Pursuant to 11 U.S.C. § 362(g), Movants have the burden of proof with respect to the issue of Debtor's equity in the property, while Debtor has the burden of proof on all other issues. In Re: Development, Inc., supra; In Re: Monroe Park, 17 B.R. 934 (D.C.Dela.1982).
In the instant case, Movants have failed to present any evidence concerning the value of the properties affected by the judgment lien. On the other hand, Debtor has shown through her schedules that, even with Movants' judgment established at $753,117.88, there is sufficient equity in the properties.
The Court finds that there is sufficient equity in the properties, and thus does not find it necessary to discuss the question of whether the properties are necessary for an effective reorganization.
3. Adequate Protection.
The real properties owned by Debtor have been appraised at $949,000.00. Even if Movants' judgment of $753,117.88 were affirmed on appeal, there is presently $195,000.00 in equity in Debtor's real properties. If we include Debtor's personal property, her assets total $1.3 million. The Court thus finds Movants are presently adequately protected.

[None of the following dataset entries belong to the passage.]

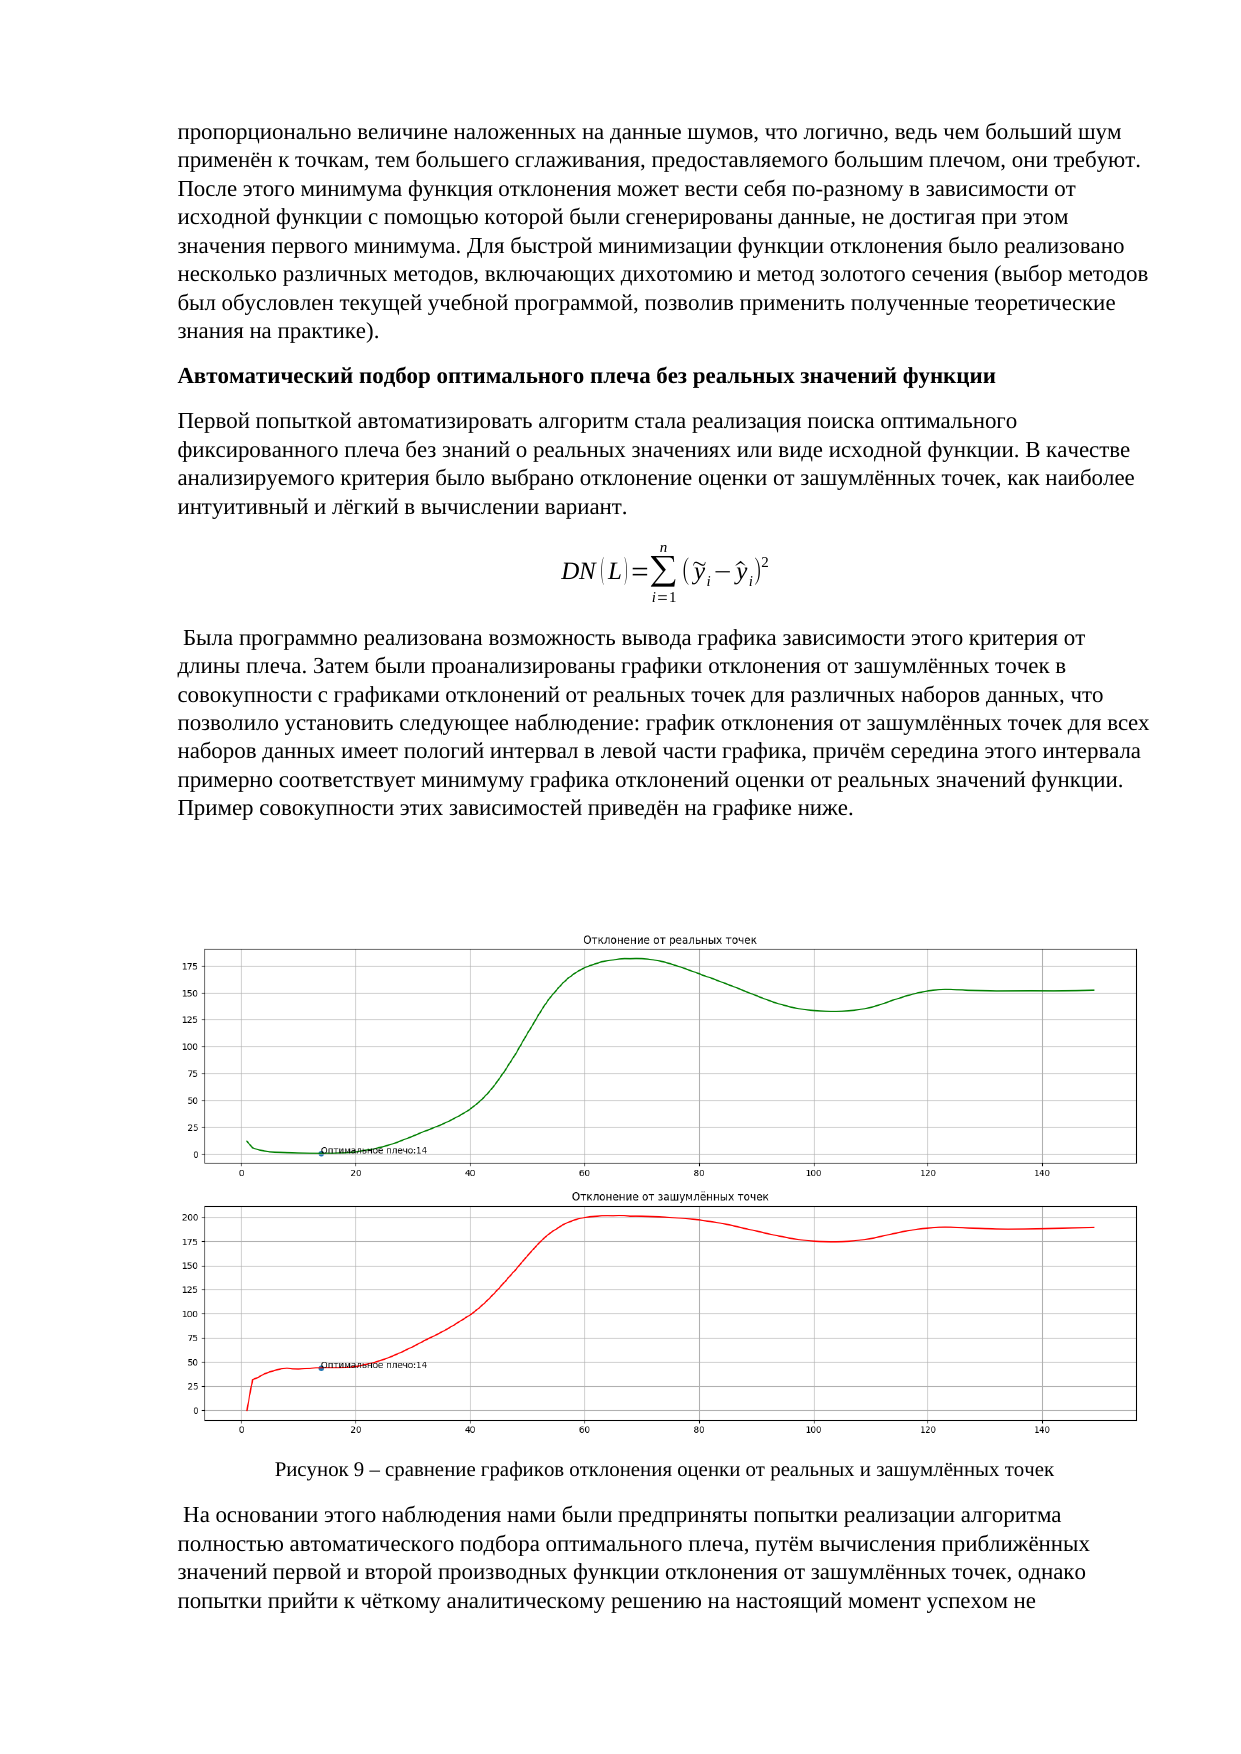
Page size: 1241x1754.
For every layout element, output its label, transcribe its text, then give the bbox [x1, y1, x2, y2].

picture [177, 929, 1151, 1438]
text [177, 1502, 1152, 1613]
text Была программно реализована возможность вывода графика зависимости этого критерия от длины плеча. Затем были проанализированы графики отклонения от зашумлённых точек в совокупности с графиками отклонений от реальных точек для различных наборов данных, что позволило установить следующее наблюдение: график отклонения от зашумлённых точек для всех наборов данных имеет пологий интервал в левой части графика, причём середина этого интервала примерно соответствует минимуму графика отклонений оценки от реальных значений функции. Пример совокупности этих зависимостей приведён на графике ниже. [177, 624, 1152, 821]
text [177, 118, 1152, 343]
text Первой попыткой автоматизировать алгоритм стала реализация поиска оптимального фиксированного плеча без знаний о реальных значениях или виде исходной функции. В качестве анализируемого критерия было выбрано отклонение оценки от зашумлённых точек, как наиболее интуитивный и лёгкий в вычислении вариант. [177, 407, 1152, 519]
text Рисунок 9 – сравнение графиков отклонения оценки от реальных и зашумлённых точек [177, 1457, 1152, 1481]
text Автоматический подбор оптимального плеча без реальных значений функции [177, 362, 1152, 389]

*34 Based on the foregoing, the Court finds that Movants have not shown grounds sufficient to mandate a lifting of the automatic stay, however, debtor's continued protection through the automatic stay should be based on debtor's expeditious processing of her appeal and her submission of a proposed plan of reorganization by January 31, 1985.
An order will be signed upon presentment.